I do not know about arin but ripe changed it's policy so you only have
to say "pretty please" to receive your allocation. It better that way
anyway.
Thomas Mangin
On 14 Aug 2009, at 16:17, Jeroen Massar <[email protected]> wrote:
Chris Gotstein wrote:
We are a small ISP that is in the process of setting up IPv6 on our
network. We already have the ARIN allocation and i have a couple
routers and servers running dual stack. Wondering if someone out
there
would be willing to give me a few pointers on setting up my
addressing
scheme?
Strange, I recall that you had to submit one when requesting address
space from ARIN. Why don't you use that one?
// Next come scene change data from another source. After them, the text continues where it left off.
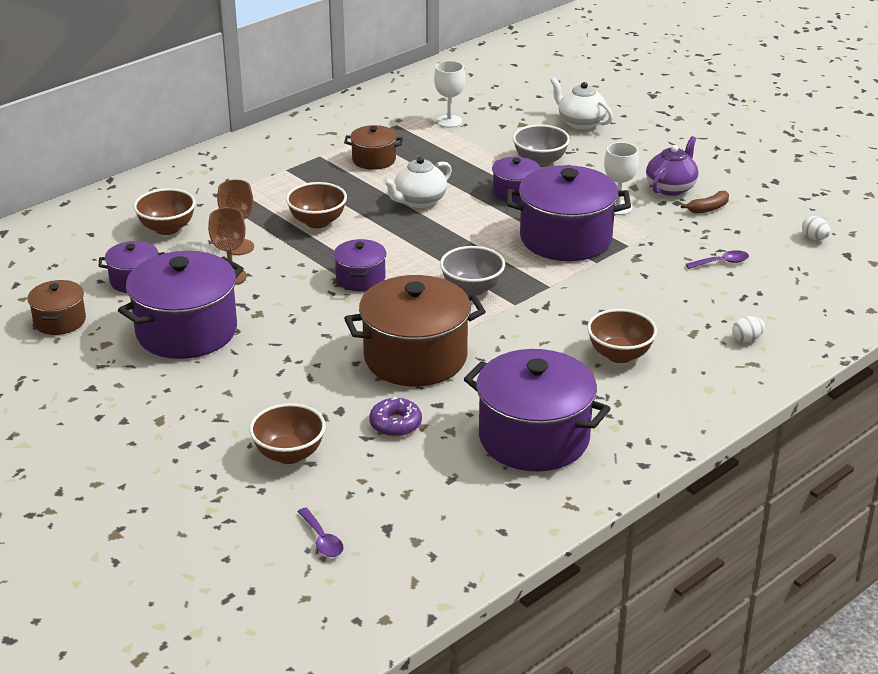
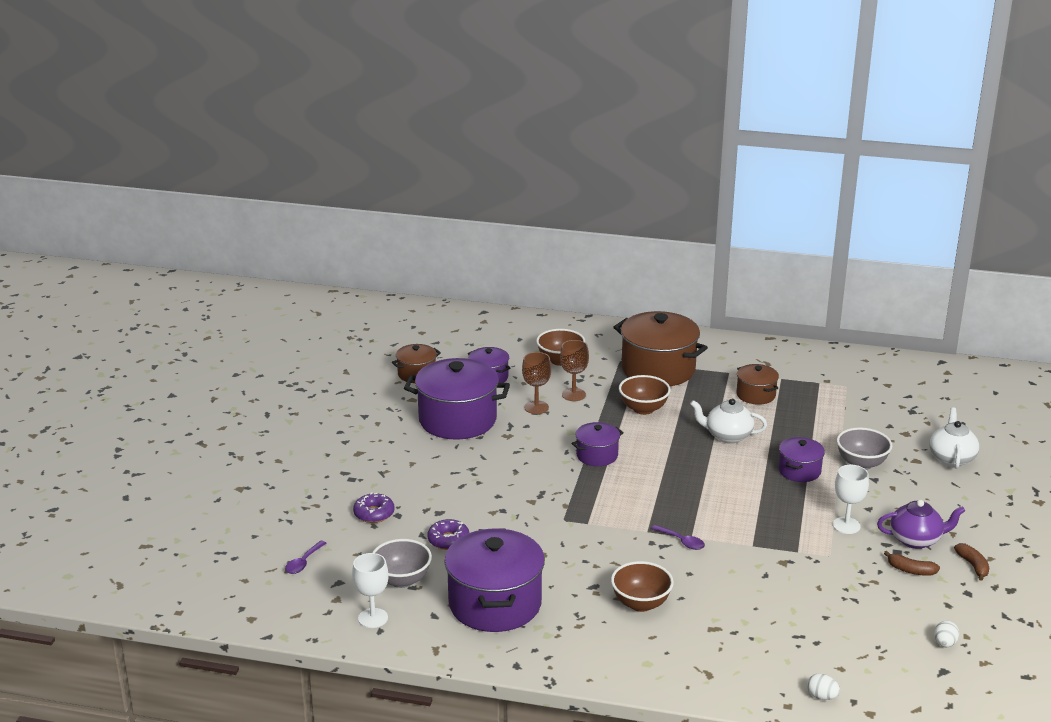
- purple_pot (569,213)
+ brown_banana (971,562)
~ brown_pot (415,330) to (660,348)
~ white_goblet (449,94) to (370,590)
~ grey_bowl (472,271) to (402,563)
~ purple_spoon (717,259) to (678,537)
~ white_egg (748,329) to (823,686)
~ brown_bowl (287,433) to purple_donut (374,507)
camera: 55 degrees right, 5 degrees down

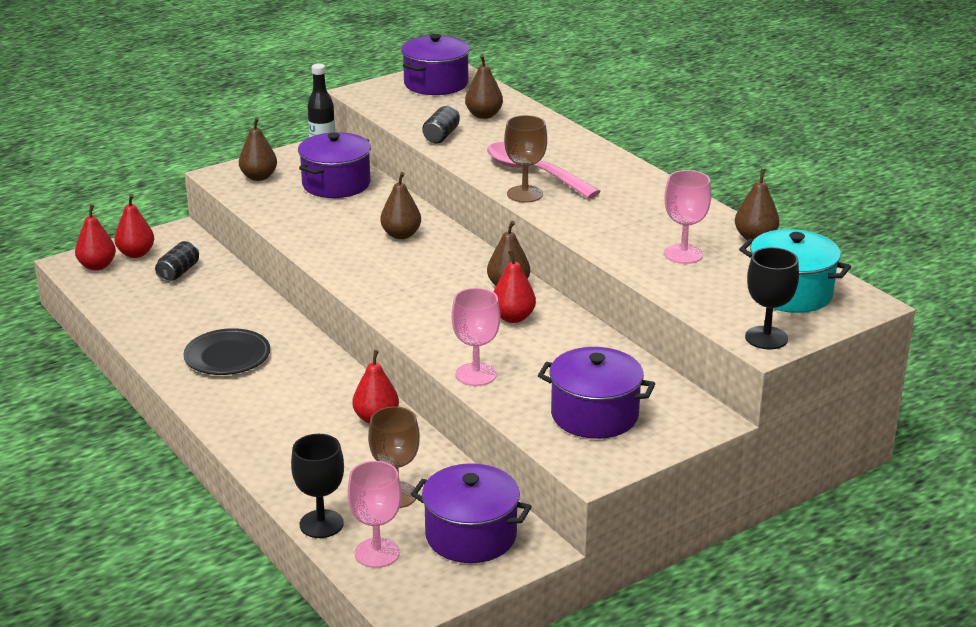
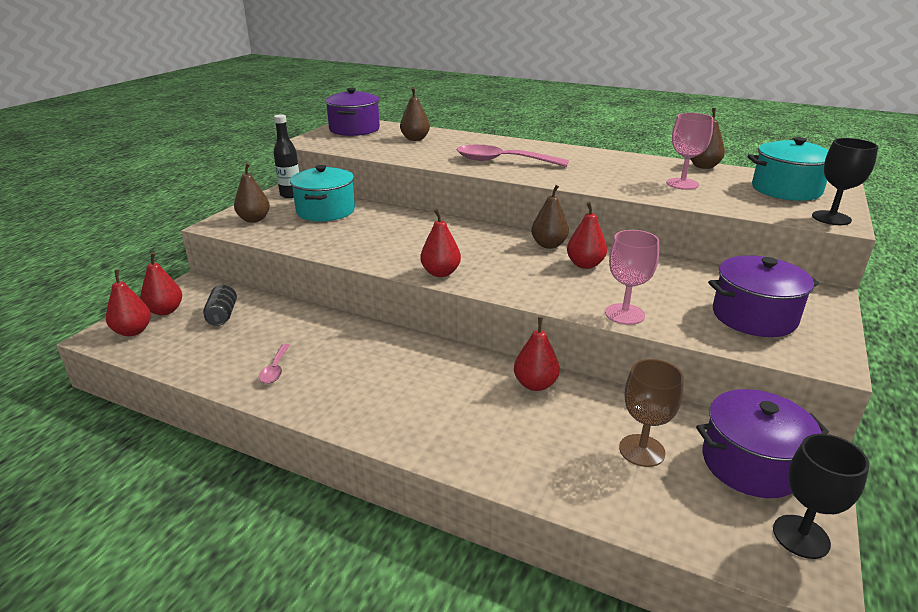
- black_plate (226,351)
- pink_goblet (375,514)
- brown_pear (400,205)
- black_can (441,124)
- brown_goblet (525,159)
+ pink_spoon (274,364)
+ red_pear (440,243)
~ black_goblet (317,486) to (821,496)
~ purple_pot (334,165) to turquoise_pot (322,193)
camera: 30 degrees left, 0 degrees up

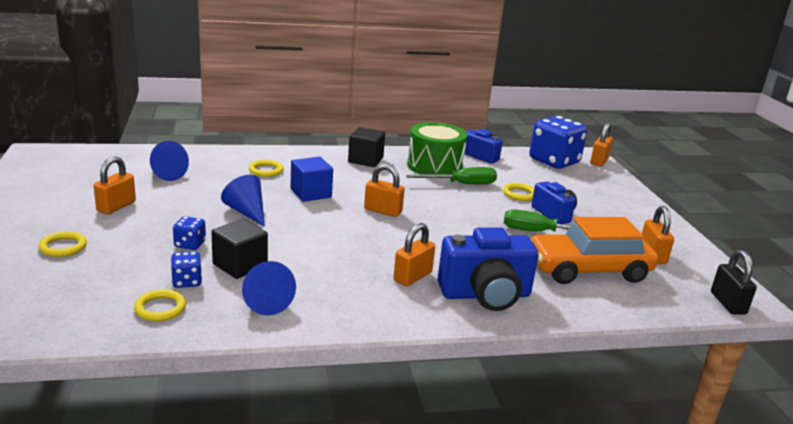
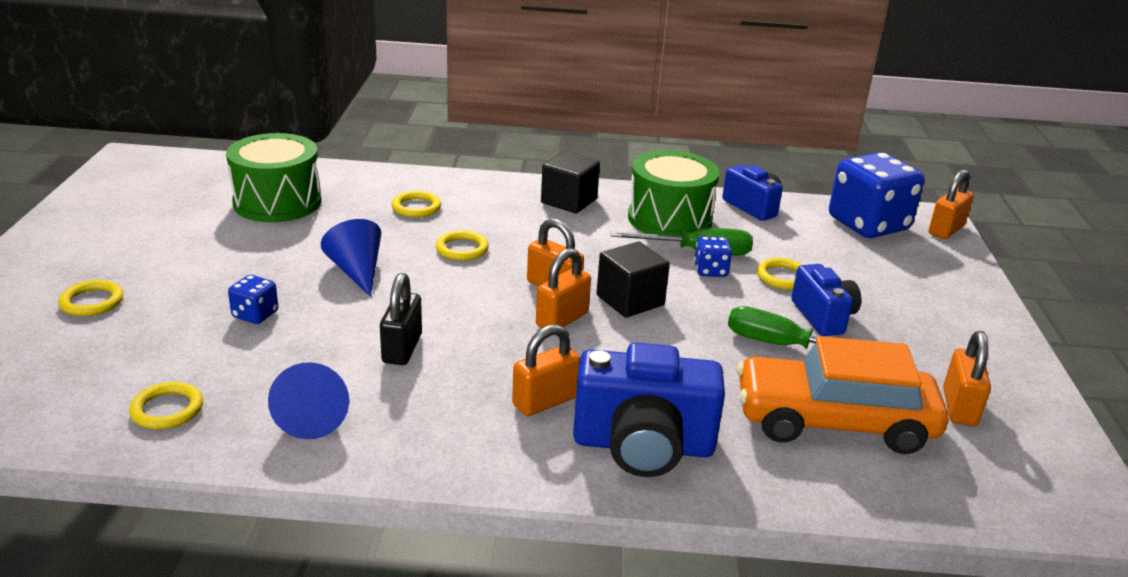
~ orange_padlock (115,185) to (563,288)
~ blue_dice (186,269) to (713,256)
~ black_cube (240,249) to (633,280)
~ black_padlock (734,282) to (401,319)
~ blue_cone (169,161) to green_drum (274,177)
~ blue_cube (312,179) to yellow_ring (462,245)
camera: 15 degrees right, 5 degrees up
I've been mulling over how to do it, and i think i'm making it
more complicated than it needs to be. You can hit me offlist if you
wish to help. Thanks.
It all depends on your network and how you want to set it up, but for
the sake of internal aggregation:
* Determine the expected amount of IPv6 customers at a certain
location for the next X years, making X > 2 (though 10 is probably a
better idea, just in case, if don't want to do it again ;) )
* Take that number round it up to a power of 2
* Every customer gets a /48, you know the number, which is a power of
2, thus root it, and you know how many bits you need at that site
eg expect 200 customers, round to power of 2 thus 256, which is 2^8,
thus you will need a /48 + 8 bits = /40 at that location.
You now know how much address space you need at that location for the
next X years.
Repeat that for all your locations / routing areas, basically the PoPs
or termination points of your customers; or if you are really big do
that per city/town/suburb. Keep enough space (the rounding helps there
quite a bit, especially with numbers like 50k customers ;)
Now you have an overview of what you expect to be allocating at each
and
every site. To add a little growth/future proof and to make live easy,
you could either opt at this stage to round everything off to 'nice'
numbers, eg only use /40's or /36's per PoP. Thus making everything
the
same, or doing things like grouping smaller PoPs together.
Then when you have done that, take those blocks, and try to squeeze
them
a bit together. You should now have arrived to the address plan that
you
originally submitted to ARIN.
Fill those blocks into a nice database, roll a PHP/shell/perl/whatever
script to spit out your router configuration and presto: you are done.